=== Text provided ===

Interactive computing: flexible API


In [3]:
from skbio.core.distance import DistanceMatrix

# Load using file path
dm1 = DistanceMatrix.from_file('smalldm.txt')

# Load using file object
with open('smalldm.txt', 'U') as dm_f:
    dm2 = DistanceMatrix.from_file(dm_f)

# They should be equal
dm1 == dm2


Out[3]:
True

Interactive computing: ASCII art!


In [1]:
from skbio.core.tree import TreeNode
tree = TreeNode.from_newick('((A, B)C, D)root;')
print tree.ascii_art()


                    /-A
          /C-------|
-root----|          \-B
         |
          \-D

Documentation

Docstrings

  • numpydoc standard
  • Readable by humans and machines
  • Readable from within:
    • the code
    • an interactive session (Python/IPython/IPython Notebook)
    • website (HTML)
    • PDF

Getting help


In [6]:
help(DistanceMatrix)


Help on class DistanceMatrix in module skbio.core.distance:

class DistanceMatrix(DissimilarityMatrix)
 |  Store distances between objects.
 |  
 |  A `DistanceMatrix` is a `DissimilarityMatrix` with the additional
 |  requirement that the matrix data is symmetric. There are additional methods
 |  made available that take advantage of this symmetry.
 |  
 |  See Also
 |  --------
 |  DissimilarityMatrix
 |  
 |  Notes
 |  -----
 |  The distances are stored in redundant (square-form) format [1]_. To
 |  facilitate use with other scientific Python routines (e.g., scipy), the
 |  distances can be retrieved in condensed (vector-form) format using
 |  `condensed_form`.
 |  
 |  `DistanceMatrix` only requires that the distances it stores are symmetric.
 |  Checks are *not* performed to ensure the other three metric properties
 |  hold (non-negativity, identity of indiscernibles, and triangle inequality)
 |  [2]_. Thus, a `DistanceMatrix` instance can store distances that are not
 |  metric.
 |  
 |  References
 |  ----------
 |  .. [1] http://docs.scipy.org/doc/scipy/reference/spatial.distance.html
 |  .. [2] http://planetmath.org/metricspace
 |  
 |  Method resolution order:
 |      DistanceMatrix
 |      DissimilarityMatrix
 |      __builtin__.object
 |  
 |  Methods defined here:
 |  
 |  condensed_form(self)

===

Directions for this task
According to the skbio excerpt, what additional requirement does a DistanceMatrix impose beyond those of a DissimilarityMatrix?

=== Given data ===

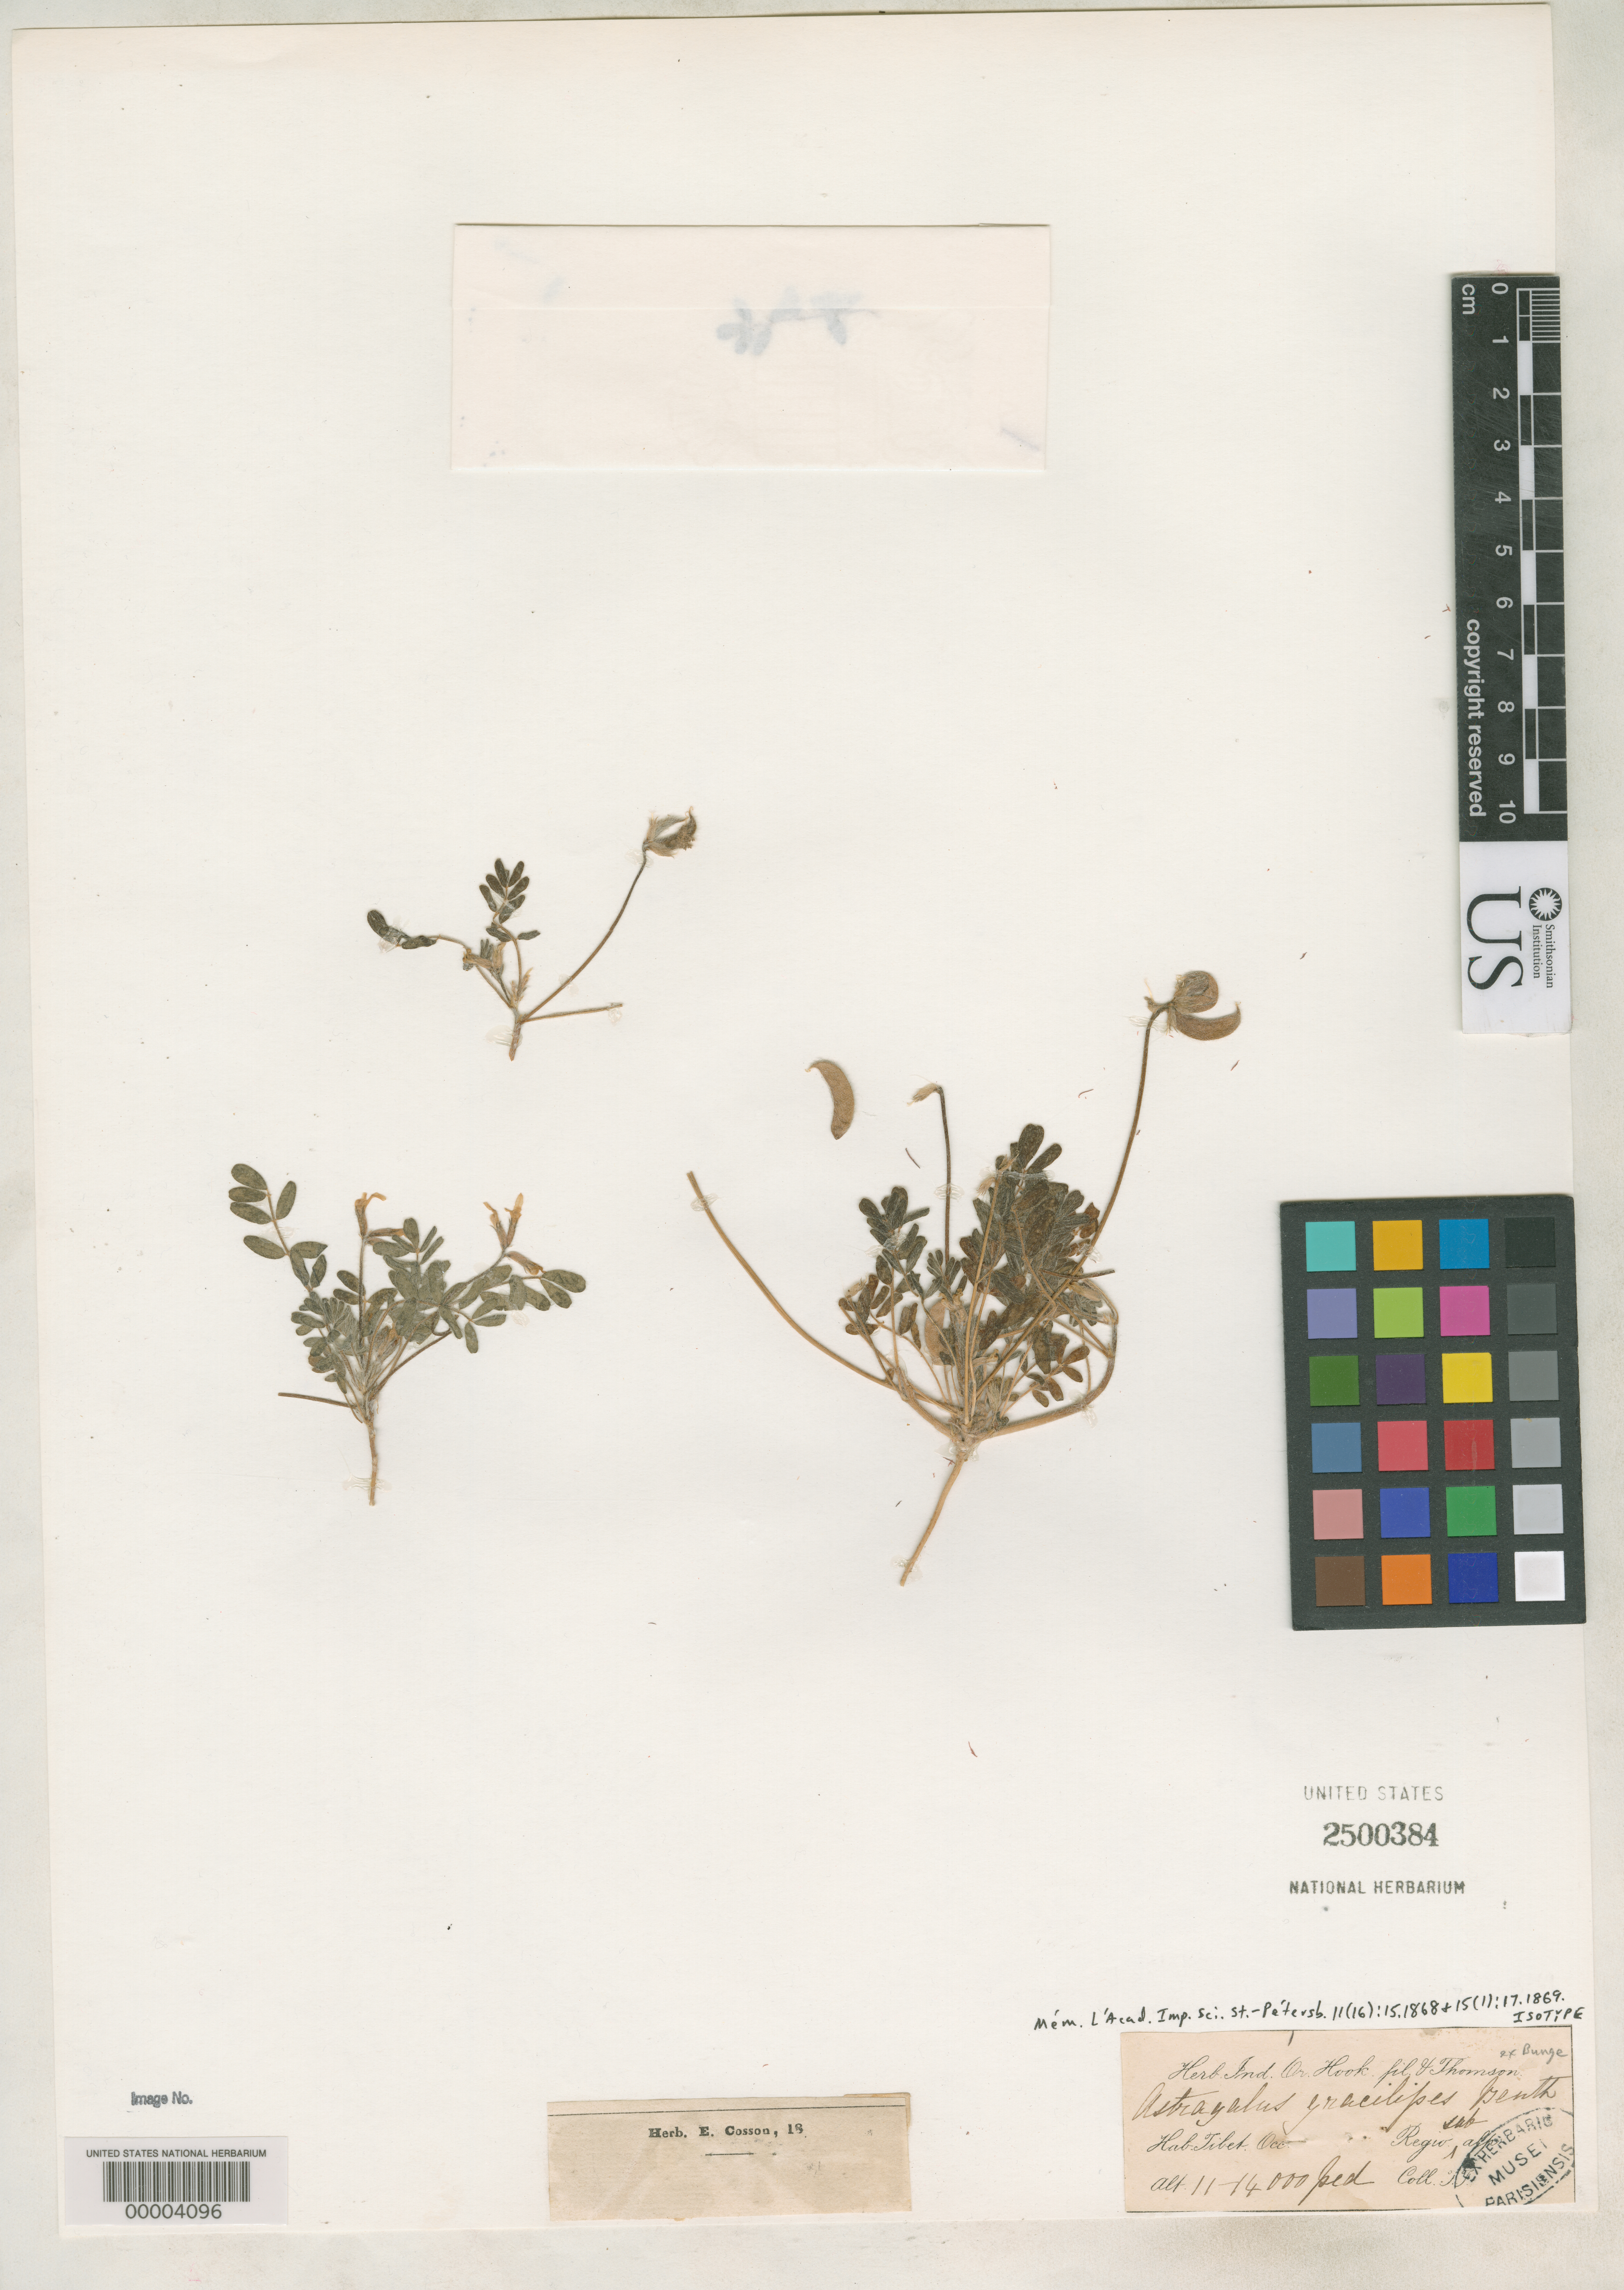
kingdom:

===

The completed task
The matrix data must be symmetric.